La Géorgie a longtemps fait figure de modèle en matière de démocratisation dans l’espace post-soviétique. Mais depuis l’arrivée au pouvoir de Rêve géorgien, en 2012, et plus encore depuis le début de l’invasion russe en Ukraine, en 2022, cette ex-République soviétique du Caucase s’enfonce dans l’autoritarisme avec des méthodes venues tout droit de Russie, alors même qu’elle a obtenu, en décembre 2023, le statut de candidate officielle à l’Union européenne. Déterminé à faire taire toute voix critique à six mois des élections législatives, en octobre, le parti au pouvoir, Rêve géorgien, a adopté mercredi 17 avril en première lecture son projet de loi controversé sur l’« influence étrangère ».
Le texte, calqué sur une loi russe visant à détruire les médias et la société civile, avait été abandonné un an plus tôt sous la pression populaire et internationale. Depuis son retour surprise au Parlement, début avril, des milliers de Géorgiens manifestent chaque jour pour réclamer son retrait, tandis que les condamnations à l’étranger se multiplient.

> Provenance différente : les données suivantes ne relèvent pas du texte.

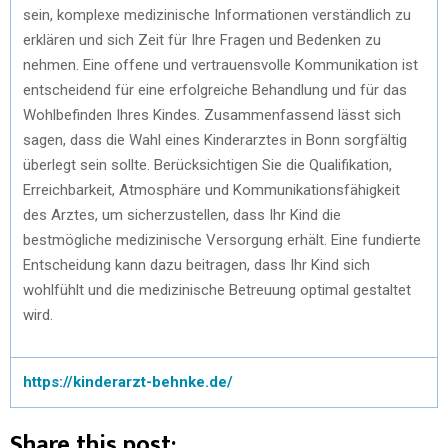
sein, komplexe medizinische Informationen verständlich zu
erklären und sich Zeit für Ihre Fragen und Bedenken zu
nehmen. Eine offene und vertrauensvolle Kommunikation ist
entscheidend für eine erfolgreiche Behandlung und für das
Wohlbefinden Ihres Kindes. Zusammenfassend lässt sich
sagen, dass die Wahl eines Kinderarztes in Bonn sorgfältig
überlegt sein sollte. Berücksichtigen Sie die Qualifikation,
Erreichbarkeit, Atmosphäre und Kommunikationsfähigkeit
des Arztes, um sicherzustellen, dass Ihr Kind die
bestmögliche medizinische Versorgung erhält. Eine fundierte
Entscheidung kann dazu beitragen, dass Ihr Kind sich
wohlfühlt und die medizinische Betreuung optimal gestaltet
wird.
https://kinderarzt-behnke.de/
Share this post: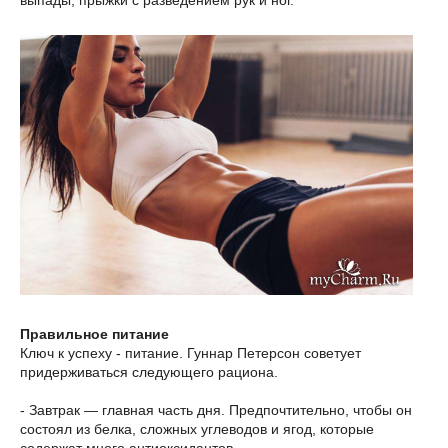
выпады, прыжки с разведением рук и ног.
Правильное питание
Ключ к успеху - питание. Гуннар Петерсон советует
придерживаться следующего рациона.
- Завтрак — главная часть дня. Предпочтительно, чтобы он
состоял из белка, сложных углеводов и ягод, которые
содержат много антиоксидантов.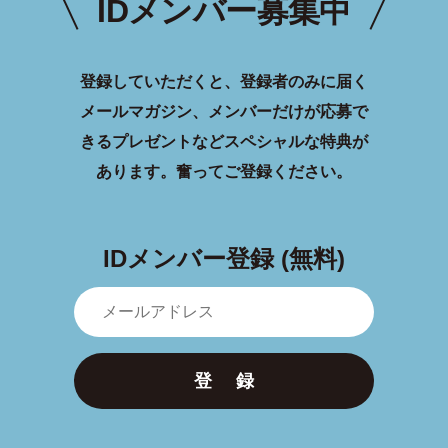
IDメンバー募集中
登録していただくと、登録者のみに届く
メールマガジン、メンバーだけが応募で
きるプレゼントなどスペシャルな特典が
あります。
奮ってご登録ください。
IDメンバー登録 (無料)
登 録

L’Union européenne et les Etats-Unis, les principaux bailleurs de fonds de ce pays de 3,7 millions d’habitants, ont tous deux dénoncé le projet de loi, jugé incompatible avec les valeurs démocratiques. Vendredi, l’Organisation du traité de l’Atlantique nord (OTAN) s’est, à son tour, dite « préoccupée » face à ce « pas en arrière », qui menace de faire basculer le pays dans le camp de Moscou et compromet le double objectif inscrit dans la Constitution géorgienne : rejoindre l’UE et l’Alliance atlantique.

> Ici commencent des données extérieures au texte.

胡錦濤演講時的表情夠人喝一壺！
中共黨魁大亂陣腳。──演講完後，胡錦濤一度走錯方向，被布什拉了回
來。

Ciblés par le projet de loi, les journalistes indépendants, déjà harcelés au quotidien et de plus en plus victimes d’agressions physiques, s’alarment face à ce qu’ils considèrent comme une « menace existentielle ». Sous couvert de « transparence », le texte, surnommé « loi russe » par ses détracteurs, oblige les organisations qui reçoivent au moins 20 % de financements étrangers à s’enregistrer sous l’appellation infamante d’« organisation servant les intérêts d’une puissance étrangère » et à publier un rapport financier annuel. Sinon, elles se verront infliger de lourdes amendes : environ 8 500 euros, une somme colossale pour les médias indépendants, dont la quasi-totalité, en ligne et déjà fragiles, ne vit que grâce au soutien de bailleurs de fonds étrangers, essentiellement occidentaux. Les journalistes dénoncent également le fait que le projet de loi pourrait permettre aux autorités de confisquer leurs ordinateurs, des documents confidentiels et d’accéder à leurs sources.